Even though shelf-stable items and canned food would be better options in a disaster, shoppers follow the crowds and compete for the most desirable items, regardless of their actual value.
Finding a solution for the denial state
As you can see, failure to plan is frequently the result of denial. It’s natural to be skeptical about what might or might not happen, but burying your head in the sand and denying the possibility of danger is unhealthy and foolish.
To be prepared for a natural disaster, you don’t have to become a survival expert or a doomsday prepper. All you need is a slight shift in mindset and some small actions that will yield big results if something does happen.
Here are four easy steps to combat disaster denial and prepare for the impending storm:
- Accept that it’s a good idea to keep some bare necessities around the house just in case. Even if a disaster appears unlikely, this provides a general foundation for preparedness. It’s better to have it than to need it.
- Accept that disasters are unavoidable. Turn on the news, and you’ll see disasters all over the place. It may not happen today or tomorrow, but something may occur near you at some point. Accepting this truth will make dealing with the shock of a disaster much easier, potentially improving your response time.
- Investigate the types of disasters that have occurred in your area, even if they aren’t recent. A few decades ago, you’d have to go to a library to find out, but now the answer is as simple as a Google search. Compile a list of preparations to improve your situation during an event like this after doing some research.
- Don’t let yourself become overwhelmed or exhausted. Consider getting in shape or studying for a degree; neither of these things happens overnight.

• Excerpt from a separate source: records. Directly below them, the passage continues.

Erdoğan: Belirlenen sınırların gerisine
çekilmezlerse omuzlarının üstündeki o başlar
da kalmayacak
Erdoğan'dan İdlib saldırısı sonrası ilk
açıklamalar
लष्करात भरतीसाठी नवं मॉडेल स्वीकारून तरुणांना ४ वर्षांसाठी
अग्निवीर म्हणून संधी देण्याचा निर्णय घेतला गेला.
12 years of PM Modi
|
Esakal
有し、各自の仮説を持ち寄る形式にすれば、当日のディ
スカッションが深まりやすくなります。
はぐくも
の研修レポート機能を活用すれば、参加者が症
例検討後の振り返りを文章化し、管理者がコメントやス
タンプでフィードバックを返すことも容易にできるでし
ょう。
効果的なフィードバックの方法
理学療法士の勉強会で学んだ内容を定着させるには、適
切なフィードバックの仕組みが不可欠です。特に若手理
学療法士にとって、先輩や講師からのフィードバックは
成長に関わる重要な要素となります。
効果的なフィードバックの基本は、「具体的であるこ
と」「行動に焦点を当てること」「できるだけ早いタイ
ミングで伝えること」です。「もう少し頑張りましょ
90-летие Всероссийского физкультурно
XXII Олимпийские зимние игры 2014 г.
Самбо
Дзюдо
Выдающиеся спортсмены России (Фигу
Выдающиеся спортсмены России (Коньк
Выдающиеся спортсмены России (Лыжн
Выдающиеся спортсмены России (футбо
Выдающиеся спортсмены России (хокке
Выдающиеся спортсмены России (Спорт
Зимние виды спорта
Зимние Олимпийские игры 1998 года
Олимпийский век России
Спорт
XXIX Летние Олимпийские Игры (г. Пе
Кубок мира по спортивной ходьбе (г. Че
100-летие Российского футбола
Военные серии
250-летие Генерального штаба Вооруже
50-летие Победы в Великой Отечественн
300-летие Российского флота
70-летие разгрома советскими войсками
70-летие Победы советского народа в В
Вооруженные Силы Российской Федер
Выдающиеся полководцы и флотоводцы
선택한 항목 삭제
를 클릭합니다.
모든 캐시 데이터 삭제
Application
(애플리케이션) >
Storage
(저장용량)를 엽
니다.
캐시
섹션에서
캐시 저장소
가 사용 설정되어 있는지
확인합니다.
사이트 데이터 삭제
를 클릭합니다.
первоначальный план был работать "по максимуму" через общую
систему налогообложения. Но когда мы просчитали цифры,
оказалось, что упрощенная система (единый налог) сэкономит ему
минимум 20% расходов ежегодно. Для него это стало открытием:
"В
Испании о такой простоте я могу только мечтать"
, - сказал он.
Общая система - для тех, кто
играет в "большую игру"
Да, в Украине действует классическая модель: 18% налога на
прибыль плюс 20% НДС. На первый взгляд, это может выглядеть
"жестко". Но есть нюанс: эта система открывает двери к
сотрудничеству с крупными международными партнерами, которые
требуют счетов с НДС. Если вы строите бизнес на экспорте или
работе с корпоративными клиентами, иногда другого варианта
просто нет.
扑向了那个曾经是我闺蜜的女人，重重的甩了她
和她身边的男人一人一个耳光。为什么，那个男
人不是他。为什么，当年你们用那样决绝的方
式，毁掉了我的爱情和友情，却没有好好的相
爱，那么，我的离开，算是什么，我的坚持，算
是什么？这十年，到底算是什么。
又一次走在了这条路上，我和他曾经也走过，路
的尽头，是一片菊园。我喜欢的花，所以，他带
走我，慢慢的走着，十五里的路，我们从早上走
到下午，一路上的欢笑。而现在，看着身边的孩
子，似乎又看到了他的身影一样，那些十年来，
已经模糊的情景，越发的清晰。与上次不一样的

This is a marathon, not a sprint, so work your way up to a comfortable pace. Biting off more than you can chew, as is often the case with New Year’s resolutions, usually results in failure.
So, instead of attempting to become a fully-equipped disaster prepper tomorrow and emptying your bank account to buy a bunker, start slowly.
Once a month, purchase an extra case of water or canned food. Make room in your budget for the gradual accumulation of supplies. You’ll soon discover that you’ve assembled a formidable emergency kit.
Enroll in basic first aid classes to learn CPR and other skills that may save someone’s life. Spend a weekend taking a survival course in the city or the wilderness.
Things become easier once you take that first step and you find ways to incorporate additional preparatory measures into your life.
You may not be able to persuade everyone you know who has a history of avoidance issues to become interested in prepping, but you have nothing to lose by trying. Invite friends or coworkers to join you in those classes.
That first encounter may be enough to make them reconsider their thinking. You’ve planted the seed, and that may be all it takes for them to understand the significance of changing some bad habits and becoming more proactive.
What could possibly go wrong?
They may say no, but that doesn’t mean you shouldn’t try again.
Our physical reality becomes less pressing as we become more technologically advanced and engrossed in our digital reality. We do not feel danger or fear in the same way that our forefathers did.
We’re quick to remove ourselves from situations we don’t like, or that make us feel uneasy, surrounding ourselves with social media echo chambers. Our new belief is that reality is only what we choose to believe it to be, and facts are only what we choose to believe.
Unfortunately, when life and nature prove us wrong, we are unprepared. This is not due to a lack of warning but rather to our decision not to act.
What will you do with this information?
Will you dismiss this as a fascinating read, or will you share your enthusiasm for preparedness with your family, friends, and neighbors, encouraging them to take small steps to prepare for what is to come?
Today is the day to recognize denial for what it is, in yourself and in those around you, and to work to overcome it. Be as prepared as you can with the information and resources at your disposal.